Qui est-ce ? En deux mots : directeur du cabinet de Hichem Mechichi et son véritable « bras droit » à la Kasbah, qui a été déclaré récemment « persona non grata » par le conseil de la Choura. Motif ? Le monsieur n’a fait qu’« entraver », à ce qu’il parait, tous les « plans » du parti islamiste au sein de l’Exécutif et ce, raconte-t-on, depuis son premier jour de service.
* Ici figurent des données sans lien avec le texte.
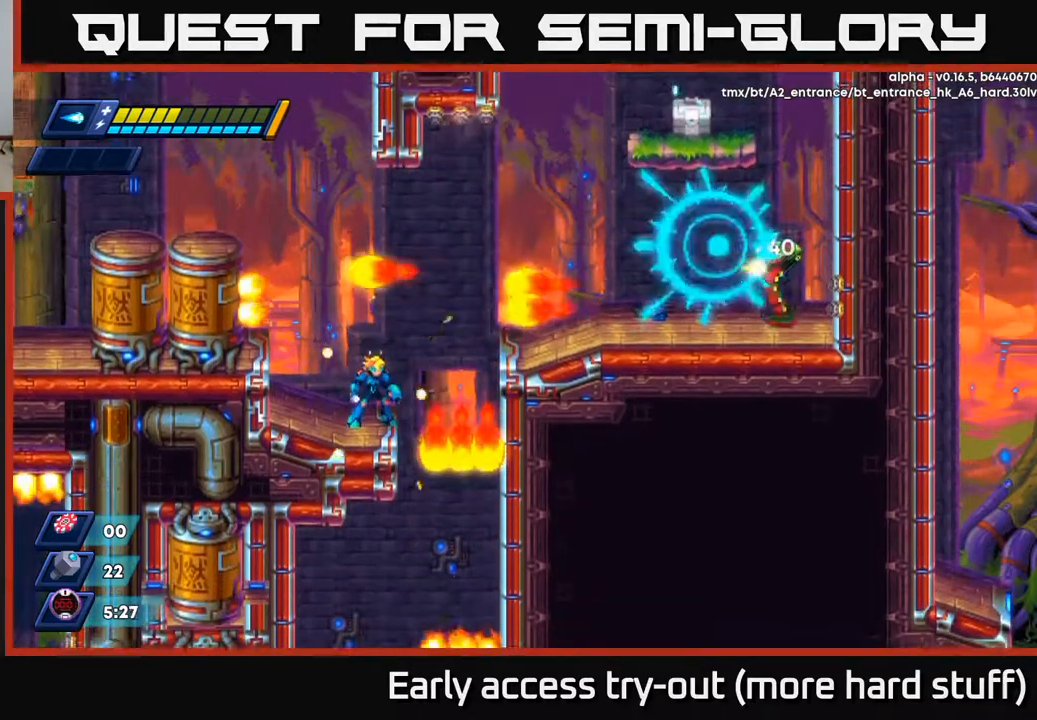
{"buttons": [], "right_stick": "center", "events": []}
Alors, nerveux le Mechichi ? En tout cas, assez pour craquer en plein milieu d’une réunion de travail à Béja, qu’il avait quitté, grognon, il y a quelques jours, après avoir été taillé en pièces par quelques dirigeants locaux qui, visiblement, n’y étaient pas allés de mains mortes pour critiquer « sa » gestion, jugée « catastrophique » de la situation sanitaire, notamment dans leur région. « Il ne s’attendait quand même pas à ce qu’on le reçoive avec les lauriers », ironise, après coup, un des protagonistes de ladite réunion, « alors que les morts tombaient comme des mouches à l’heure où nous parlions ». Voilà qui est dit…Qui était derrière ce baroud d’honneur ?
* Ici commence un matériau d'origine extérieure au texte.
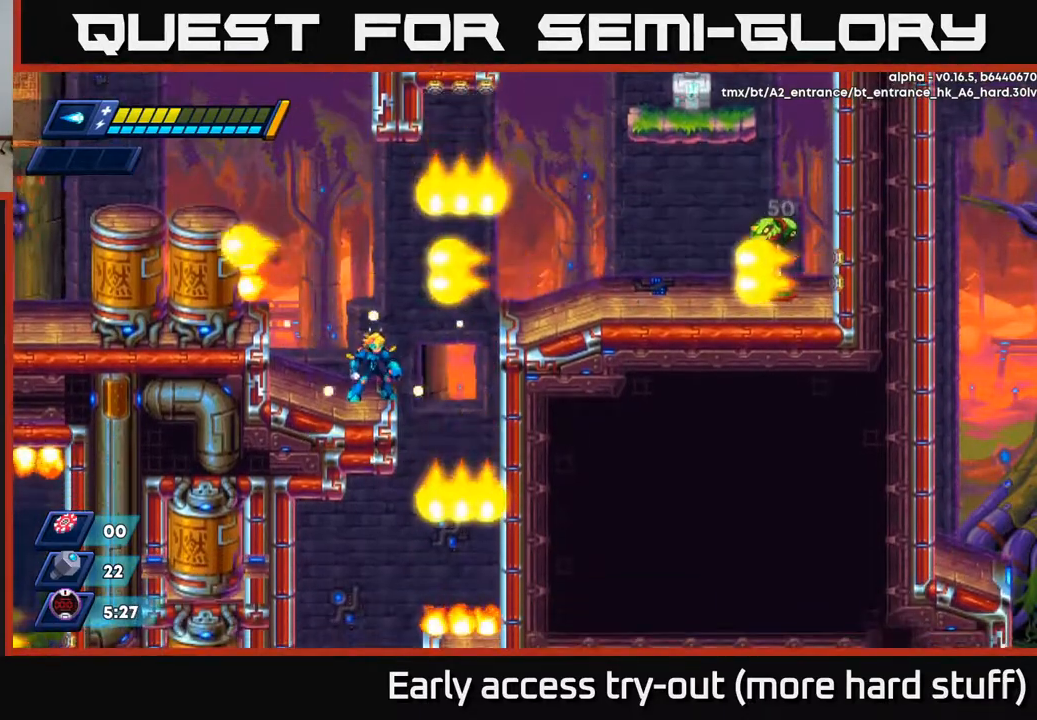
{"buttons": [], "right_stick": "center", "events": []}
Les Nahdhaouis, de leur côté, n’ont pas manqué d’y mettre du leur, en tirant à boulets rouges à chaque passage dans les médias : « déficiences de toutes parts », « gouvernement faible et atrophié », « rendement amoindri », « gestion sans vigueur », « bilan maigre », et tout ce champ lexical de la « faiblesse » et de l’« infirmité » qui a envahi les plateaux, ces derniers jours. Quitte à devoir accuser Mechichi de tous les maux qui abattent le pays, Ennahdha y va même, comble de la roublardise, jusqu’à s’en laver carrément les mains. Phrase magique : Nous sommes au pouvoir, mais nous ne gouvernons pas !

Et puis, histoire de jouer davantage avec les nerfs de Mechichi, Ennahdha n’hésitera pas à cultiver encore le paradoxe : on réclame, d’une part, un gouvernement « politique » et « fort », mais on ne s’opposerait pas, pour autant, à ce qu’il soit présidé –voyez-vous- par ce même Mechichi, qu’on s’applique, pourtant, à présenter sur tous les toits, comme étant pour le moins « apolitique » et, pour le pire, on ne peut plus « faiblard ».
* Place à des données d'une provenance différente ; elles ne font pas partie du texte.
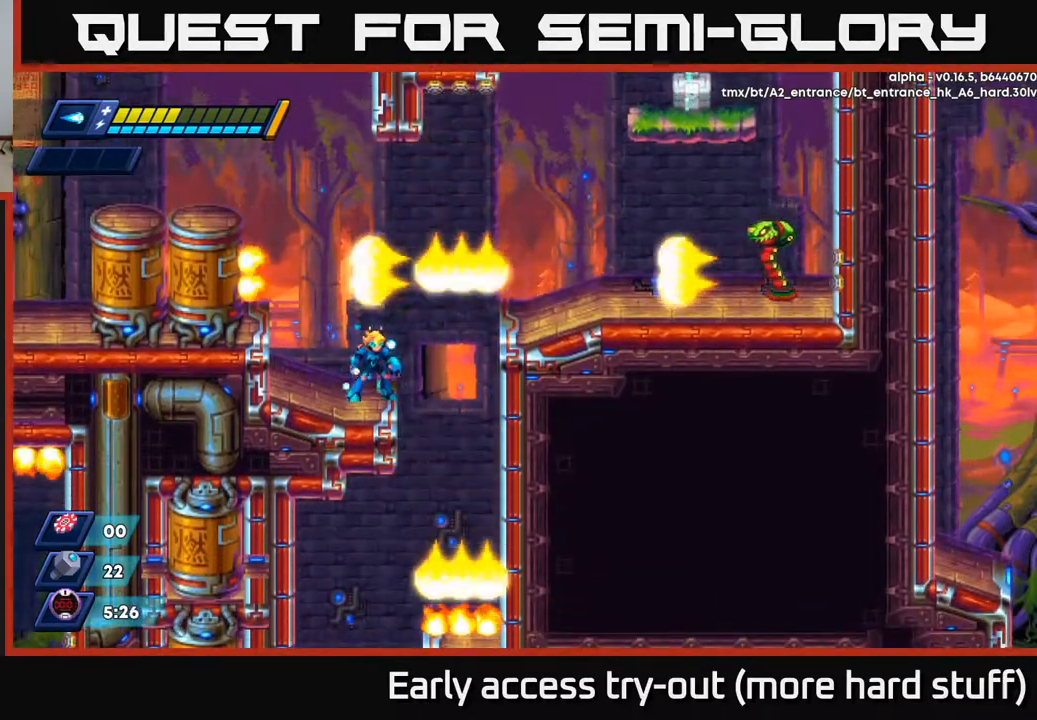
{"buttons": ["A"], "right_stick": "center", "events": [[400, "A", "down"]]}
Grandes manœuvres en public, place aux petites combines dans les réunions privées…

Gouvernement « politique et fort » ou… pas, pour Mechichi, cela revient au même : s’il veut, à tout prix, conserver son poste à la Kasbah, il suffira de revenir là où tout a commencé, c’est-à-dire de se remettre à veiller, très sagement, sur les intérêts purement partisans d’Ennahdha et de ses alliés. Traduction : limoger, sans plus attendre, son « bras droit » Moez Lidinallah Mokaddem qui, selon toutes les indiscrétions des couloirs, n’a fait que contrecarrer, jusque-là et à sa manière, les nominations partisanes et les pulsions tentaculaires, jamais rassasiées, du mouvement islamiste.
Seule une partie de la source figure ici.